----- DOCUMENT EXTRACT -----

I was a super shy kid. I lived in a volatile and violent home, and I became a survivor of sexual violence at the age of 4. My parents were addicts – dad took lots of pills, and mom drank a 12-pack every night. They justified it because their addictions were legal, but that didn’t make me or my brothers feel any better. My parents’ addictions were enough that we wore clothes with holes in them and they complained about money all the time, but they could always afford their vices. Childhood was a difficult time for me.
When I was 12, I was skating toward depression and suicidal ideation. I toyed with self-harm in my head, but I wouldn’t actually rake a blade against my skin until a little while later. When I was 12, I could still pretend our lives weren’t completely out of control. When I was 12, I had yet to attempt suicide.
I didn’t take great care of my hygiene at this age, either. My dad assigned shower days for me, every Sunday and Wednesday. I rarely wanted to clean myself, though. You see, I hated myself and my body. I was disgusted by looking at it, and I didn’t want to take care of it at all. I guess this was the result of my dad telling me I was fat my whole life, putting me on diets and exploding with rage when he felt I should clean my plate, or when he thought I ate too much.
My lack of hygiene was also the result of my relationship to my genitalia. My mother always told me, “never let anyone touch your thingy,” and my grandmother told me touching myself was shameful. But, someone had touched me, and they knew it, so I felt disgusting, like a pariah. I was deeply, deeply ashamed because I felt worthless, fat, ugly, and at fault for my own sexual abuse. I didn’t love myself enough to take care of my body.

----- EXTRACTED INFORMATION -----

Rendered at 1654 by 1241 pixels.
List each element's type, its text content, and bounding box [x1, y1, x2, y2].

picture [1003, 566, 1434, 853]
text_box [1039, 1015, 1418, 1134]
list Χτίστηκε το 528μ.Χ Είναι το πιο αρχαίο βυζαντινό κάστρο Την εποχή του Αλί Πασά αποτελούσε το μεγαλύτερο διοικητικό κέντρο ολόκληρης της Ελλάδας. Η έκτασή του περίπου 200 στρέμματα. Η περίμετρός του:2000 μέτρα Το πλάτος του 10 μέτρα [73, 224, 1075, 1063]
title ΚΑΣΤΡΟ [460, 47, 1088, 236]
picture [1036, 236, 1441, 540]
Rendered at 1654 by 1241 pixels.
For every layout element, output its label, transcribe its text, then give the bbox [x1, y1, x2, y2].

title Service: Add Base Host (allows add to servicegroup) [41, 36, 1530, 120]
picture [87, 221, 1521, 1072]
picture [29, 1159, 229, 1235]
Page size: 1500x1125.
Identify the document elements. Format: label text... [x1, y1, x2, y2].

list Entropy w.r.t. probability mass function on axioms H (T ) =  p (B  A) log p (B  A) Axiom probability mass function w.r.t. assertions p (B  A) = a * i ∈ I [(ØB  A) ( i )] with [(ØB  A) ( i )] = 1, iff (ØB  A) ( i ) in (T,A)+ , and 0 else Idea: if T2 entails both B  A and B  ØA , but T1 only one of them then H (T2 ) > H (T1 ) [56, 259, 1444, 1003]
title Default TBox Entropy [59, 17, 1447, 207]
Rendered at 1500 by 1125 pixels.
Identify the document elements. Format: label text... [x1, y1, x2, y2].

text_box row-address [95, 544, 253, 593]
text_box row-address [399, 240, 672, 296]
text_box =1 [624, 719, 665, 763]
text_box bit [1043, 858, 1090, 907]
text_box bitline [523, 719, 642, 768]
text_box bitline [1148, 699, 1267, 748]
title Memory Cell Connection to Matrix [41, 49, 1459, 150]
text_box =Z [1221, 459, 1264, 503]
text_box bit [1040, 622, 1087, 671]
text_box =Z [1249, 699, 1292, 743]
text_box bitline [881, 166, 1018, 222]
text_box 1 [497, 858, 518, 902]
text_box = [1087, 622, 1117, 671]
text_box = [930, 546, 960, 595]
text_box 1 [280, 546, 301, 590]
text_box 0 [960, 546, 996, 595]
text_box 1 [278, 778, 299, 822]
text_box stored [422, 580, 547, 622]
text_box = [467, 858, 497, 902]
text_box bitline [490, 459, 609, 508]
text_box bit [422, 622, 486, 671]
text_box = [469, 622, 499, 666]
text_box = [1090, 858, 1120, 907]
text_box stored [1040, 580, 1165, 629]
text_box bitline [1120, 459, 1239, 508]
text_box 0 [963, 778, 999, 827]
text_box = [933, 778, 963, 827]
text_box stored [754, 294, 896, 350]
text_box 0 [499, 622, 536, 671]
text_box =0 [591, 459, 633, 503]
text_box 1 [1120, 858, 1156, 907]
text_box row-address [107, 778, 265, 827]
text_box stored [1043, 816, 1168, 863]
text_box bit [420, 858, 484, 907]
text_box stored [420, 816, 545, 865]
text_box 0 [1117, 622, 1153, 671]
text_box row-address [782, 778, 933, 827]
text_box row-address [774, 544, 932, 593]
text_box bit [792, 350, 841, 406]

-----

■ **REQUIRED TASK 1**:
Answer these questions using the memoir passage about a difficult childhood, one answer per line:
(a) At what age did the writer become a survivor of sexual violence?
(b) What did the writer's mother drink every night?
(c) On which days of the week were the writer's shower days?
■ **REQUIRED TASK 2**: List every family member the memoir passage about a difficult childhood mentions.
■ **REQUIRED TASK 3**: Pick up the memoir passage about a difficult childhood after its final sentence and continue it in the same first-person voice.

■ **EXPECTED ANSWER 1**:
(a) 4
(b) A 12-pack
(c) Sunday and Wednesday

■ **EXPECTED ANSWER 2**: Dad, mom, brothers, grandmother

■ **EXPECTED ANSWER 3**:
I didn’t articulate this to my dad, of course. I just didn’t take showers unless he hounded me to do so. One Sunday afternoon, everyone was gone from home except for him and me. He told me to go take a shower. I said I’d do it later. He said it again, and I didn’t get up to go to the bathroom. He grabbed my arm and said he was going to make me shower.
I said “no,” “I’m sorry,” and “I’ll go do it now.” He said it was too bad, he was going to do it for me. I started screaming and crying, trying to pull my arm away. I pleaded with him to let me do it myself. He dragged me by my arm up the stairs and into the bathroom.
My dad shoved me inside the bathroom and started the shower. He told me to get undressed. I refused and crossed my arms, crying, saying I would get in the shower if he left the room. He grabbed the bottom of my t-shirt and started yanking it off me. I pleaded with him to stop, but he did not. He pulled the shirt off of my body and I covered my budding breasts, pleading, crying. He did not budge or leave. He screamed at me to get undressed the rest of the way and to “get in the fucking shower!” He threatened to hurt me if I refused.
I got undressed and into the shower. I crouched down in the bottom of the tub, covering my breasts, sobbing, begging him to leave. My survivor’s trauma brain was overwhelmed with fear. I was incredibly scared and horrified.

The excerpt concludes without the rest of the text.